Wij eindigen dus deze onze mededeeling met de vermelding, dat de Victoria, na op den 8 November 1849 hare eerste bloemen in den tuin van Chatsworth te hebben ontplooid, in 1850 bloeijend gezien werd te Kew, en dat van dien tijd af eerst in Engeland, doch weldra ook daarbuiten afzonderlijke gebouwen voor de ontvangst der in alle opzigten reusachtige Waterlelie werden in gereedheid gebragt. De eerste, die, buiten Engeland, eene Victoriakas deed bouwen, was de met roem bekende Gendsche tuinbouwer louis van houtte, bij wien dan ook, evenals te Kew, de eerste bloemen dier plant in het laatst van 1850 zich vertoonden. In 1851 werden dusdanige gebouwen te Hernnhausen in Hannover, in den botanischen tuin te Hamburg, en in den tuin van den heer borsig te Berlijn opgerigt; en van dien tijd af nam hun aantal voortdurend en in alle staten toe. In Nederland bloeide de Victoria het eerst in den kruidtuin te Amsterdam en dat wel in 1859. Aldaar echter is geene afzonderlijke kas aan de kultuur dier waterplant gewijd, maar tiert zij in een der andere gebouwen in een voor dat doel afgeschoten en op zeer eenvoudige wijze ingerigten waterbak.

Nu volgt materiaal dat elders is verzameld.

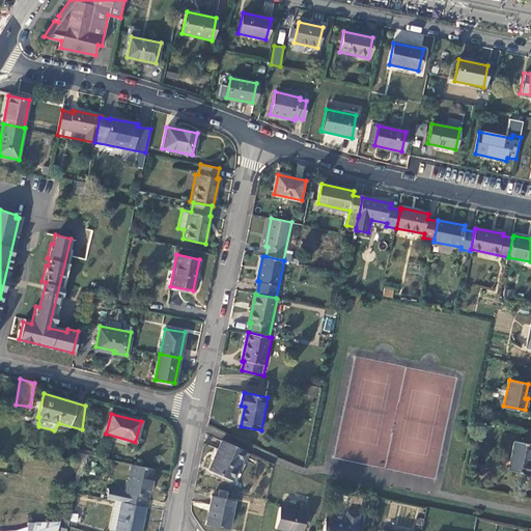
[(530,443),(515,441),(509,470),(530,474),(530,443)]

Onder alle Victoriakassen is er geen op zoo ruime schaal ingerigt als die van den Koninklijken tuin te Kew. Dit gebouw is 45 Eng. voet diep en bevat een ronden waterbak van 34 v. in middellijn. Het Parlement stond in der tijd eene som van 3500 p. st. toe om deze inrigting tot stand te brengen.